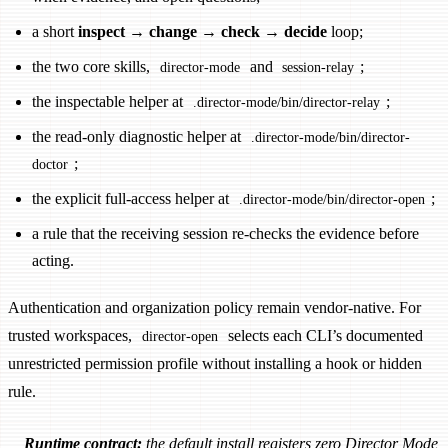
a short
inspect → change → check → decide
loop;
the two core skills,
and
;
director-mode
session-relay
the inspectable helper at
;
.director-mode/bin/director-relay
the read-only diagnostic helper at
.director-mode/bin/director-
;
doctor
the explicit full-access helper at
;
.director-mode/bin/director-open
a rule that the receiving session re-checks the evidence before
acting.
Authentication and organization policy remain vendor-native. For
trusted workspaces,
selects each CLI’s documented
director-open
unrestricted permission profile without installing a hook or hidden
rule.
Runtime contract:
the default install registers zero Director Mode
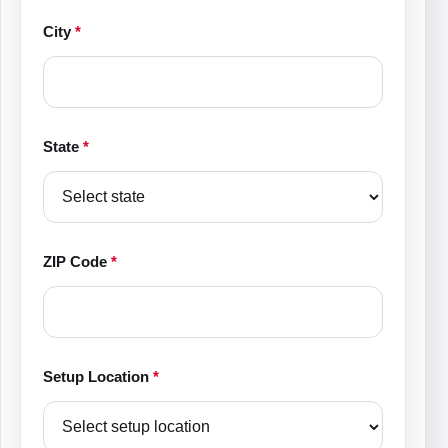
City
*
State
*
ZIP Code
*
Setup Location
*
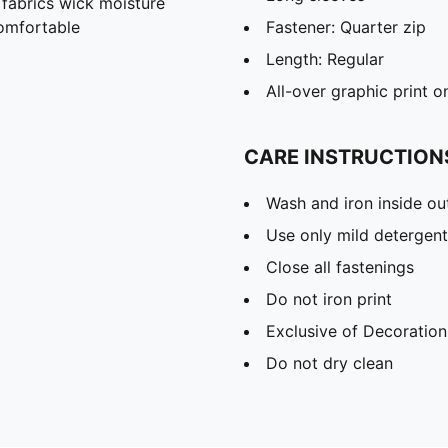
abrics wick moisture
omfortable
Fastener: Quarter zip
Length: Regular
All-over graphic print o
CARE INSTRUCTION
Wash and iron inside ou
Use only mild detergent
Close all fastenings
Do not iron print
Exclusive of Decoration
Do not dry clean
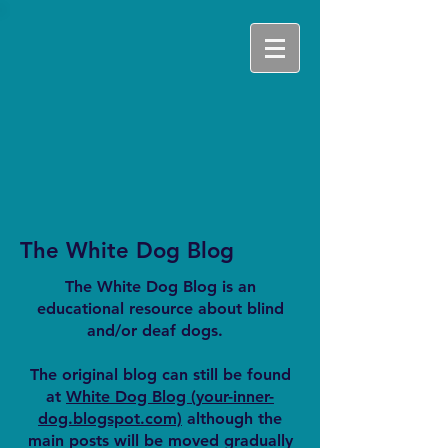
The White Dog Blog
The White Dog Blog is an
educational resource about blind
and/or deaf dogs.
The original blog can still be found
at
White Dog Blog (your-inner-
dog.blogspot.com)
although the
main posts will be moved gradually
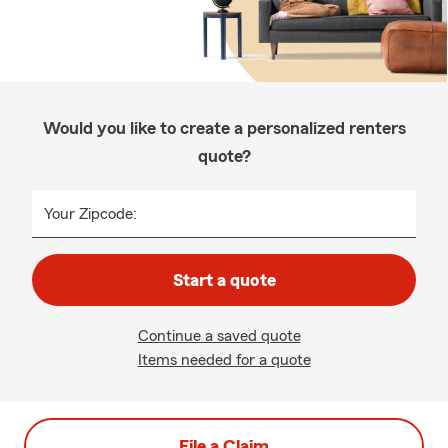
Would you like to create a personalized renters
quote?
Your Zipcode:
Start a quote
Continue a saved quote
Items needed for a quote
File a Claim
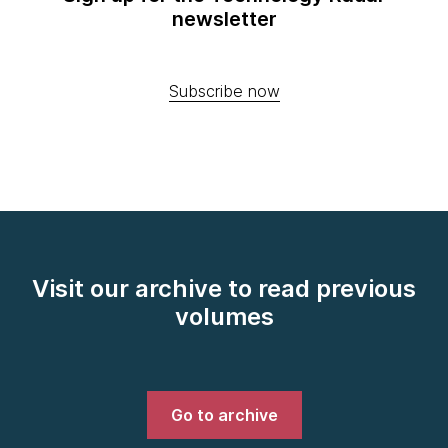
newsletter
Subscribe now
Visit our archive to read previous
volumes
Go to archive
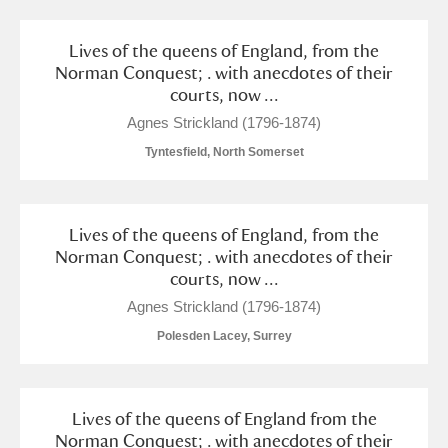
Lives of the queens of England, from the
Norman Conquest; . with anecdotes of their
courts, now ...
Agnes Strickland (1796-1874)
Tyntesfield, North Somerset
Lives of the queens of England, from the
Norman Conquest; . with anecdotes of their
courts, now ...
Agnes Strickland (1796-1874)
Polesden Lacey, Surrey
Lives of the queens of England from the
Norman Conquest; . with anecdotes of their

--

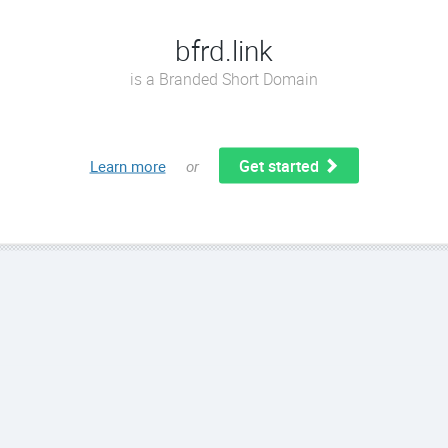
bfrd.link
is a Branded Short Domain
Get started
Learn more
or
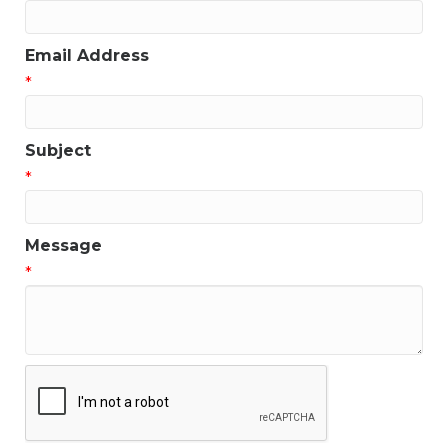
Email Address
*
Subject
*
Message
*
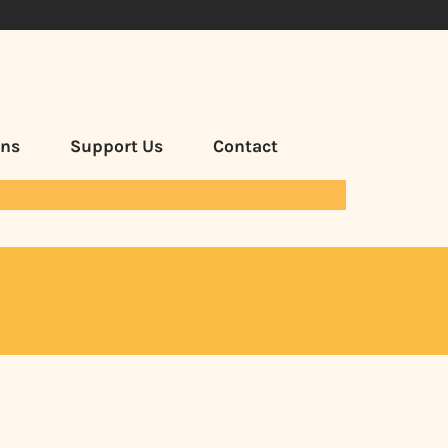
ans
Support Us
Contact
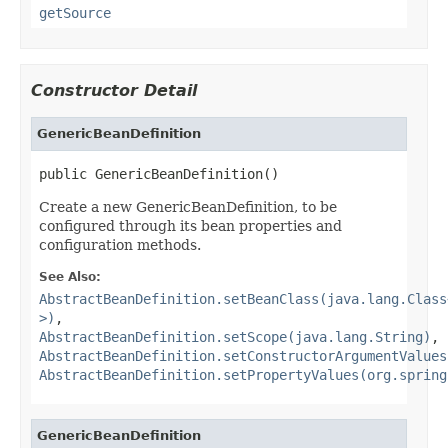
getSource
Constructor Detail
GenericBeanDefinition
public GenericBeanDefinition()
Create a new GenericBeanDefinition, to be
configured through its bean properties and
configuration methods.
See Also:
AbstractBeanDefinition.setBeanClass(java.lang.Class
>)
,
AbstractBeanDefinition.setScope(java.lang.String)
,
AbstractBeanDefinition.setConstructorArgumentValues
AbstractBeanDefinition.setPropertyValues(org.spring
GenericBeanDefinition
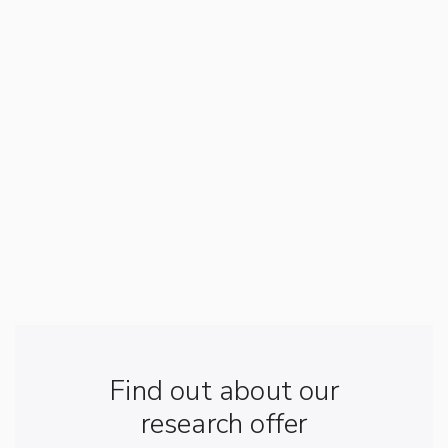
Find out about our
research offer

Task prompt
Take from the listing above each line that contains the string "relay".

Task output
session-relay
.director-mode/bin/director-relay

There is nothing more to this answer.